In fact, Richard told SylacaugaNews.com that a surcharge and limitations have never been issued by SUB. The closest it came was in December 2008. Days later, the rain came in, and the proposal was taken off the table.

Like Birmingham Water Works, SUB has a contingency plan for water conservation. Here is a breakdown of the water restrictions phase of the Emergency Water Conservation Plan:

— Customers will not be allowed to wash sidewalks, walkways, driveways, or parking areas, unless for public health and safety reasons.
— Customers cannot fill or maintain swimming pools or decorative fountains, unless the water is used in a recycling system.
— No establishment where food is served or sold will be able to serve water without a customer request.
— Customers cannot permit water to leak from any facility. If a customer fails to repair a leak in a timely fashion, they will subjected to disconnection.
— Lawns, gardens, or flower gardens cannot be watered until an adequate supply of water returns.
— Customers will not be allowed to wash cars, trucks, tractors, trailers, or any other vehicle until normal conditions are reinstated.

Lake Howard, the primary water source for Sylacauga in 2008, was down almost twice as much as the current 33 inches. The SUB restrictions were never used.

SUB Operations Director Mitch Miller said Lake Howard will be fine for 81 more days with no rain. He said there is plenty of water in Lake Virginia to refill Howard, which will buy SUB more time if the drought continues.

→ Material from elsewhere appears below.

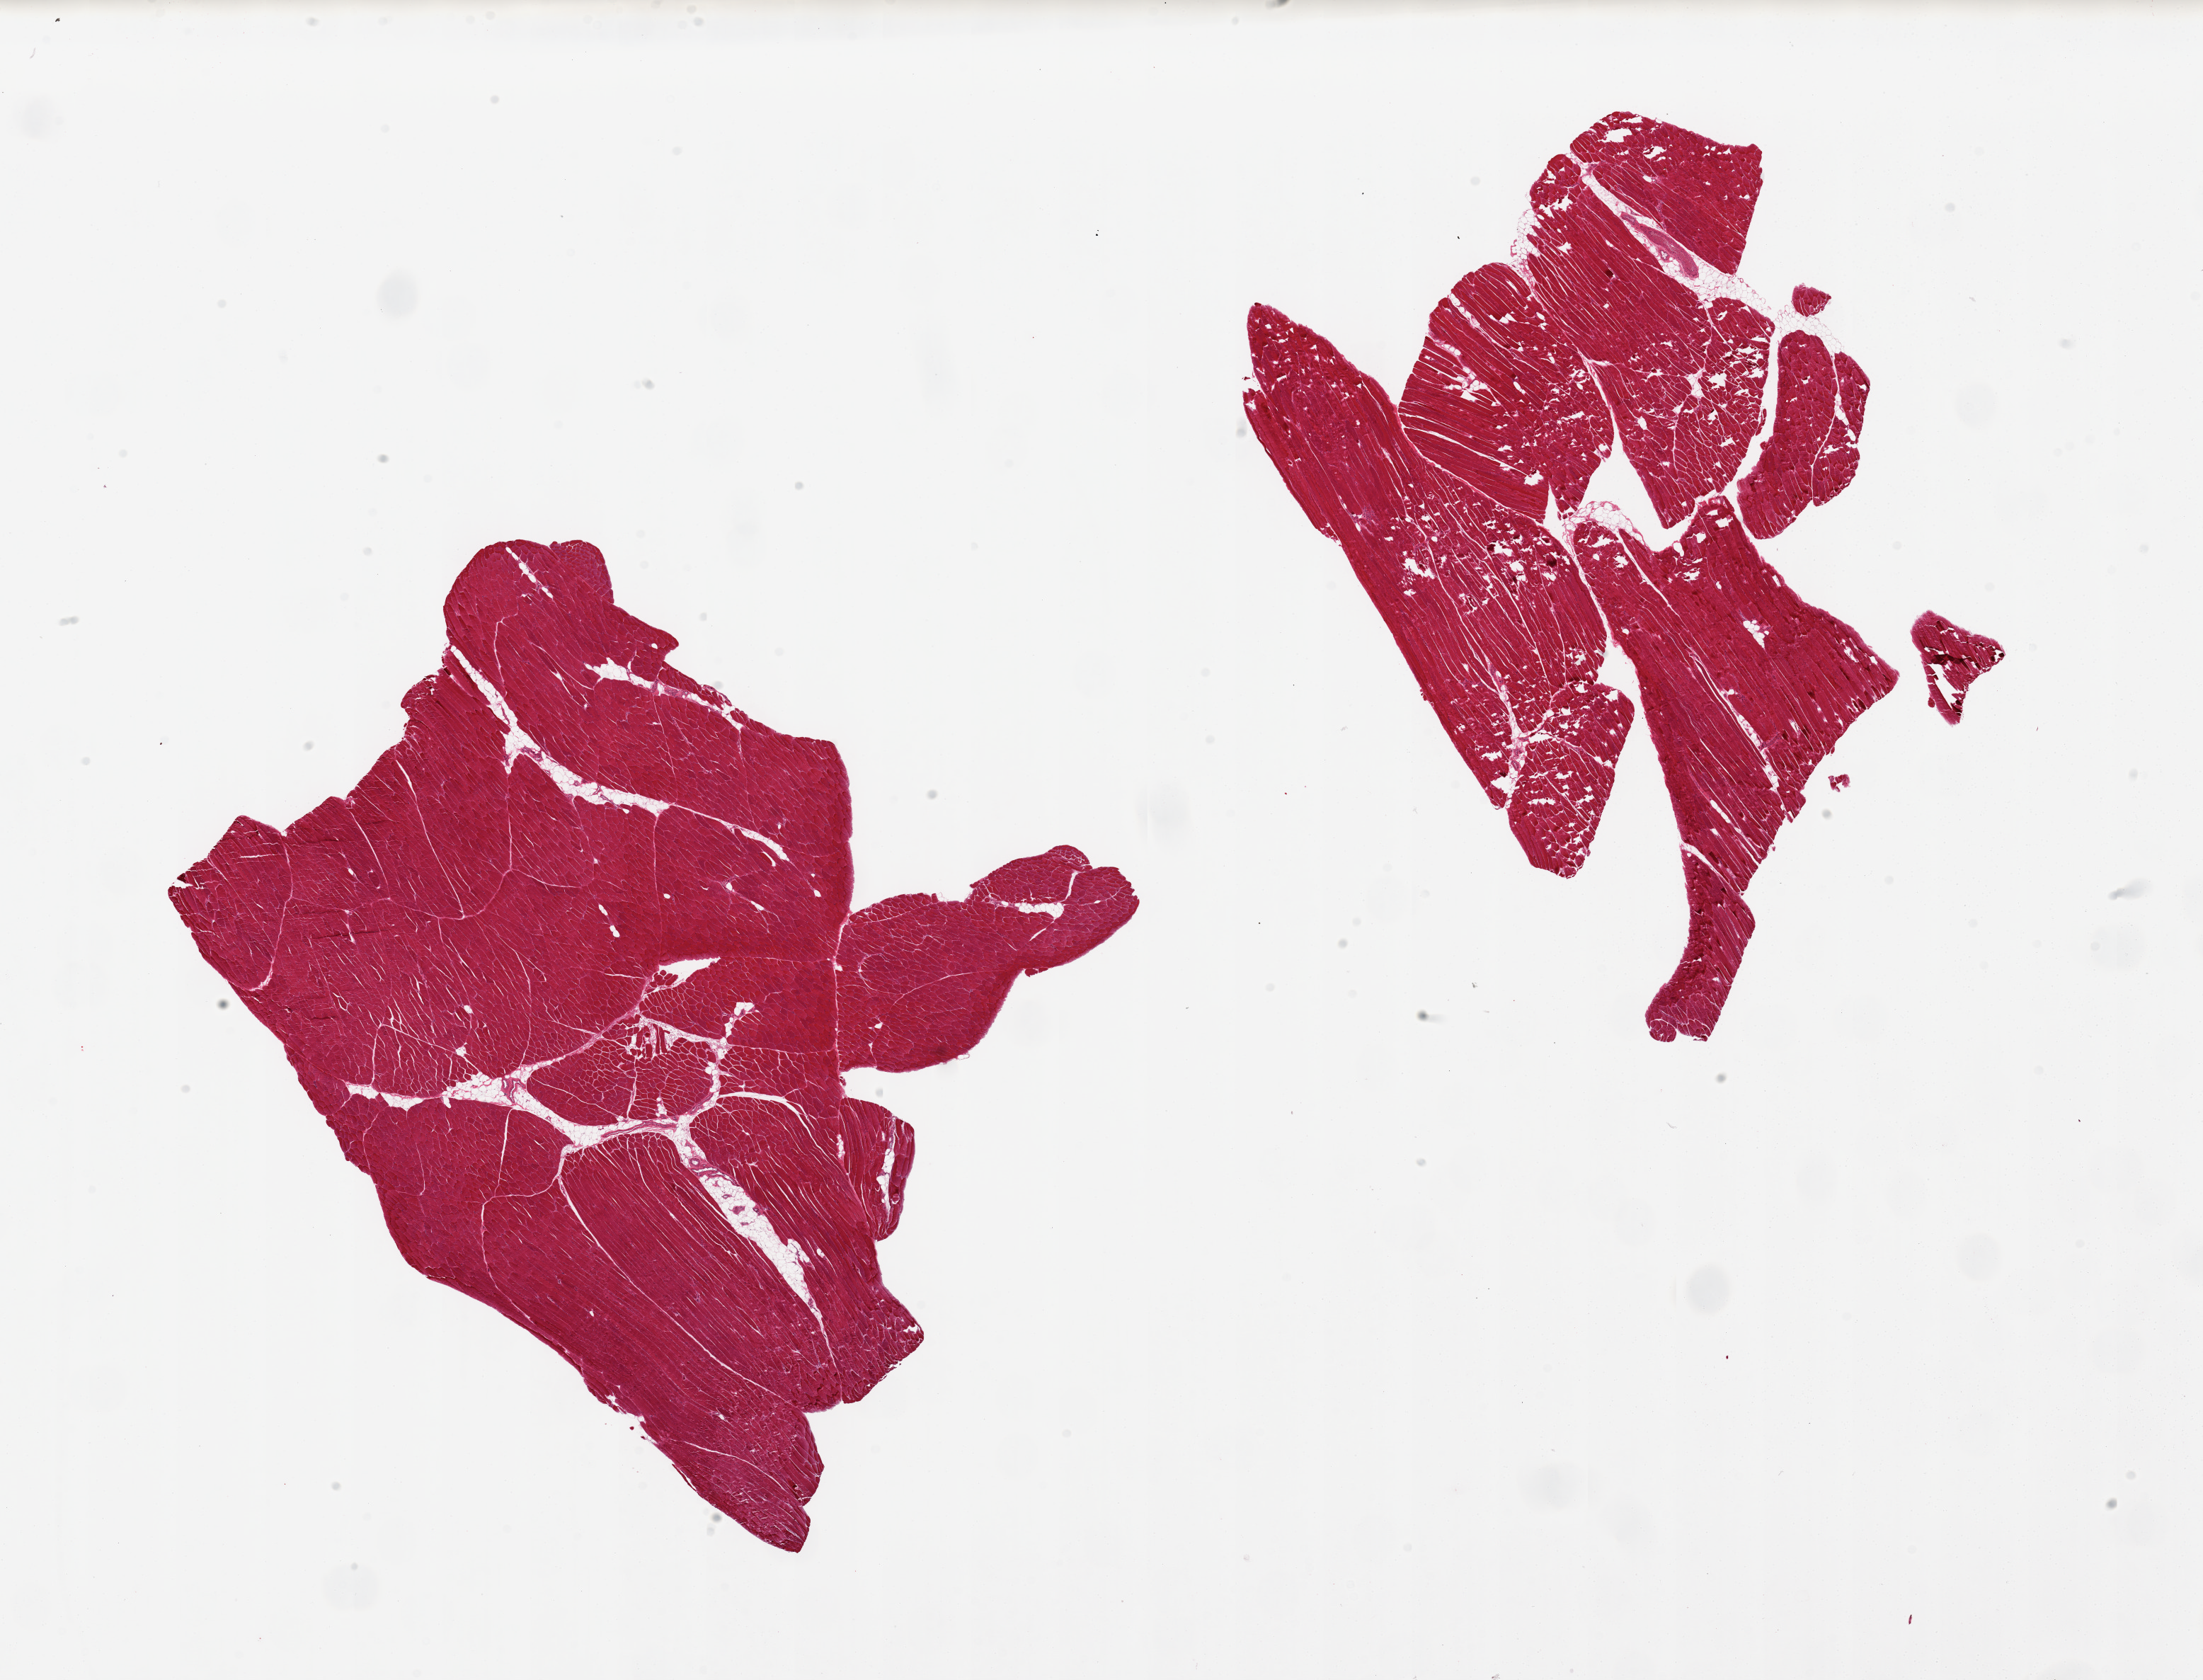
Haematoxylin and eosin whole-slide image, brightfield — a low-resolution overview of the entire scanned area, about 24.6 x 18.8 mm, PAXgene-fixed, paraffin-embedded tissue, target tissue: skeletal muscle, tissue donor sample. Donor: male.
• review note (as recorded): 2 pieces, minimal interstitial fat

Today Lake Howard is almost a non-factor when it comes to water supply in Sylacauga. That is because Lake Howard has not been the primary water source for Sylacauga since 2010.

According to the SUB website, the Pine Grove Well has been the primary source for potable water in Sylacauga since January 2010. It has a capacity of 2.16 million gallons per day and 1,500 gallons per minute. SUB uses Lake Howard and its backup, Lake Virginia, as supplements to the Pine Grove Well.

Although Sylacauga does not have a need for additional water at this point, Richard said SUB has been very proactive in searching for alternative water sources to Pine Grove Well, Lake Howard, and Lake Virginia.

“We plan on finding more wells and proving they are viable water sources,” said Richard. “Then we will cap them off for people in the future if they need the extra supply.”

In a meeting held Tuesday morning, Miller told SUB that he thought a new water source has been found. Multiple tests will have to be performed before it can be used as a source of potable water.

As for the drought coming to an end soon, there is no rain in sight in the next few days. SylacaugaNews.com weather forecasts the greatest chance of rain in the next 10 days is on Friday, Nov. 18, which is only a 20% chance of showers.

The SUB board stated October and November are usually very dry months. Members hope December will bring rain and end the drought, as it has in recent years.